Undergoing hormone therapy may raise the risks of heart disease and stroke among transgender people, a new study suggests.
The number of people who are transgender and who undergo surgery and hormone therapies to transition has increased sharply in recent years – particularly in the US.
Transitioning has many measurable benefits, including alleviating gender dysphoria for 80 percent of people who undergo the changes, improving their sex lives and overall quality of life.
But introducing higher levels of sex hormones is not without its risks, including raising the risks of heart attacks, strokes and blood clots by as much as two-fold, a new Amsterdam University study found.
Heart attacks, strokes and blood clots may be up to twice as common among transgender people as they are among the general population, new research finds
Trans men and women face an onslaught of social pressures, stigmas and prejudices that simply surpass what most of the population is subjected to.
Family rejection, bullying and feelings that their bodies don’t match who they are haunt transgender individuals disproportionately.
And for this reason, transgender children and teens are at vastly greater risks of attempting suicide than are their counterparts whose identities align with the gender they were assigned at birth.
About half of all transgender teenagers that were assigned female at birth but identify as male have attempted suicide, as have about 30 percent of teens assigned male but who identify as female.
Some 40 percent of teenagers that don’t strictly identify with either gender have attempted suicide, a recent University of Arizona study found.
Transitioning, on the other hand, has been shown to bring all manner of mental health and social benefits to trans people.
Transitioning can consist of hormonal and surgical components – usually in that order – to help trans men and women modify their bodies to reflect their identities.
Surgeries to remove breasts and construct male genitalia for trans men, or to construct breasts and female genitalia for trans women are more invasive, but hormone therapies trigger more global changes within the body.
From research on post-menopausal women on hormone therapies, we’ve long known that introducing additional hormones comes with some complications are risks, but hormonal transitions are still a new enough medical development that there is little research on their long-term consequences.
To measure how testosterone and estrogen injections therapies for trans men and women, respectively, alter heart risks, the study, conducted by the Amsterdam University Medical Center, followed 2,517 trans women and 1,358 trans men from the Netherlands over the course of nearly a decade.
Trans women who received estrogen therapy had over twice as many strokes as cis women over the course of nine years, and just short of twice as many strokes as cis men.
Clots were also five times more common among trans women than cis women, and almost as much more common than they were among cis men.
Trans women also had far more heart attacks than did cis women, with rates tripling among those who had transitioned.
Certainly, trans people face social stresses that in and of themselves place greater pressure on the cardiovascular system.
Plus, those hardships are often associated with other behaviors that are bad for heart health.
‘In light of our results, we urge both physicians and transgender individuals to be aware of this increased cardiovascular risk,’ said first study author Dr Nienke Nota, an endocrinologist at the Amsterdam University Medical Center.
‘It may be helpful to reduce risk factors by stopping smoking, exercising, eating a healthy diet and losing weight, if needed before starting therapy, and clinicians should continue to evaluate patients on an ongoing basis thereafter.’
The new study didn’t attempt to find out why trans and cis people face such different risks, but, based on prior research, the team had some notion of what may have been at play.
Testosterone – taken to facilitate a female-to-male transition – is known to have a thickening effect on the blood.
The more viscose, sluggish blood is richer in red blood cells.

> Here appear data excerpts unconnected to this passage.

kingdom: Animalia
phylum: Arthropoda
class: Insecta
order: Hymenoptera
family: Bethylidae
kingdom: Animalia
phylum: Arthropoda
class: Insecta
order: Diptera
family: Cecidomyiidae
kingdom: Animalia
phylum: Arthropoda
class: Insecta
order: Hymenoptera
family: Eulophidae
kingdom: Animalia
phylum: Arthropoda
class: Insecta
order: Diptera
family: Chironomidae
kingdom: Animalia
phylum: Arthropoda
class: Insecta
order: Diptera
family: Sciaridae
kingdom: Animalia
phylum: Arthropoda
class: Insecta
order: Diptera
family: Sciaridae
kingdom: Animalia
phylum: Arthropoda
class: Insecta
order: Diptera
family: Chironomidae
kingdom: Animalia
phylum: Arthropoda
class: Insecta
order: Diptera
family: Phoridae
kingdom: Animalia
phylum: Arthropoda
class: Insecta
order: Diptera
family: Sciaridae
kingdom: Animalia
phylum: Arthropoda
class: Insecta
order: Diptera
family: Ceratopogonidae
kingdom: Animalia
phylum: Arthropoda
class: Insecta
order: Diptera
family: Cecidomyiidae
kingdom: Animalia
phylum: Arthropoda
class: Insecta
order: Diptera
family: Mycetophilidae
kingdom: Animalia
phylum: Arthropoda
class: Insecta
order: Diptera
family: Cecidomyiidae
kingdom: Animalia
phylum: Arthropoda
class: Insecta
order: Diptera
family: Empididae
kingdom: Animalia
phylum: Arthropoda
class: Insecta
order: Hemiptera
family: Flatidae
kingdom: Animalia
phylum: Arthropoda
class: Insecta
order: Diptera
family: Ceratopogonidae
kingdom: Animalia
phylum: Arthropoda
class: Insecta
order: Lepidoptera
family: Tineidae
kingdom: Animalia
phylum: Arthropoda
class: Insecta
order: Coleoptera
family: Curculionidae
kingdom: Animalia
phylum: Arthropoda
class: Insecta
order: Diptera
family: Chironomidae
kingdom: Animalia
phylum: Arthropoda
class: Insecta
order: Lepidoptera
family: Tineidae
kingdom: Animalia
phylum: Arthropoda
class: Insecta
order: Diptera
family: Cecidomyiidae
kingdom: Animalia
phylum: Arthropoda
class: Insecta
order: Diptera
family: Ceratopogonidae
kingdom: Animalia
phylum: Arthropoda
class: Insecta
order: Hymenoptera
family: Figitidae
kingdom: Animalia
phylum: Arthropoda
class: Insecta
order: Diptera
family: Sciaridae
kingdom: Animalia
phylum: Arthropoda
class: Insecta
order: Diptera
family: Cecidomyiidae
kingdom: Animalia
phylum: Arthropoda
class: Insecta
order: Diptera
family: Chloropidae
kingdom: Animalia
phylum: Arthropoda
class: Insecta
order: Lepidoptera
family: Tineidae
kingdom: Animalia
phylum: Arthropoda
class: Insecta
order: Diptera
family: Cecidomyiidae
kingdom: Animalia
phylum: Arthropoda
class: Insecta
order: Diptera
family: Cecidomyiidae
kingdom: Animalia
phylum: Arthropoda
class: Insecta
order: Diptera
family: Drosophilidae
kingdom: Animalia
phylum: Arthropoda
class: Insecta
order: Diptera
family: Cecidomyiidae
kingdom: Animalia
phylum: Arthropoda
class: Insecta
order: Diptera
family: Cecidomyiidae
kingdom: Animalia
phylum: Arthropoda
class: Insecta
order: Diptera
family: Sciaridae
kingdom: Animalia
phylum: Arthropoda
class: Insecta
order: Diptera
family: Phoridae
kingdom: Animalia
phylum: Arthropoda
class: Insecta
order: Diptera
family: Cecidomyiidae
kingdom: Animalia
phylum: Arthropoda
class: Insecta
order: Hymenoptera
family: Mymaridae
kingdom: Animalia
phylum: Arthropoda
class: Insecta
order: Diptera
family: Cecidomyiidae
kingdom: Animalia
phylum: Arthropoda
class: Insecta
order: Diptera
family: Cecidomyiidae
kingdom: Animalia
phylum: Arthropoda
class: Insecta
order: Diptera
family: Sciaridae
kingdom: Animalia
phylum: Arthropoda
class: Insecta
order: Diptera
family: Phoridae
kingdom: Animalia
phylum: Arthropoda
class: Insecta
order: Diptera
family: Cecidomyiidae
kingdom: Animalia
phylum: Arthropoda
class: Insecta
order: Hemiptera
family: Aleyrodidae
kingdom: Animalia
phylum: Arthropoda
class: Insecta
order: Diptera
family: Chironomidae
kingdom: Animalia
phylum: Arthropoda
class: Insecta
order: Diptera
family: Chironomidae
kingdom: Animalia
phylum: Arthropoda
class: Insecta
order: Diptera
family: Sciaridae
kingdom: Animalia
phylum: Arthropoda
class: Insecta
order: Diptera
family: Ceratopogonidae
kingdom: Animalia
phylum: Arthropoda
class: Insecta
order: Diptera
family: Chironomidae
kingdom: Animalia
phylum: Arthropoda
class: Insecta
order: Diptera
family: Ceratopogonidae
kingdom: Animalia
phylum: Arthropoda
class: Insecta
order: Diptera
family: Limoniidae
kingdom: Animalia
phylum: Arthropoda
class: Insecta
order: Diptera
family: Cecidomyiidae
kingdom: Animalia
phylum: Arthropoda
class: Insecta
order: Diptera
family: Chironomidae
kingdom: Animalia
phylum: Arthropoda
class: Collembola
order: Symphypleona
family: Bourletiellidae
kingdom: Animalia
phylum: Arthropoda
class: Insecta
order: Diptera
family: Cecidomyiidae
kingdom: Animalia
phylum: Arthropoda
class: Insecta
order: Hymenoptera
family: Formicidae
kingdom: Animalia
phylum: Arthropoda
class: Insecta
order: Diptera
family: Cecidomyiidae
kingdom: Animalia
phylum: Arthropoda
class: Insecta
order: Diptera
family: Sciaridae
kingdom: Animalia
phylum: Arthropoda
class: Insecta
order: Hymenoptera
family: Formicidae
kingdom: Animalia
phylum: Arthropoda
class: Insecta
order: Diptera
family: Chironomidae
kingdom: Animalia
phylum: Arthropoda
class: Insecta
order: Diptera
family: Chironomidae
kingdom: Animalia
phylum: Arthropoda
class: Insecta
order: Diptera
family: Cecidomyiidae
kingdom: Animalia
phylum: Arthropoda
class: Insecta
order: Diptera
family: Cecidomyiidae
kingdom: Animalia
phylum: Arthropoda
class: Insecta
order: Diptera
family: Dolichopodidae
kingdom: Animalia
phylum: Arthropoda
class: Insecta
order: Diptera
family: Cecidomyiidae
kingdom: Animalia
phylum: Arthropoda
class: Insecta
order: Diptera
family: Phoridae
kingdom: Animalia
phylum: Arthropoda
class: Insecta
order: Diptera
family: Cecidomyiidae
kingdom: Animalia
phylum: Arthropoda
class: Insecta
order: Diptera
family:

It also tends to be higher in bad cholesterol and lower in good cholesterol – all of which make blood stickier, and harder for the heart to pump.
Trans women take estrogen, which is known to raise risks of blood clots and cause inflammation of the blood vessels, putting veins and arteries in greater danger of becoming blocked off.
The researchers advise that, given the benefits of transitioning, trans men and women should keep close track of their heart health, and modify the lifestyle factors that they can to offset the risks introduced by hormone therapy.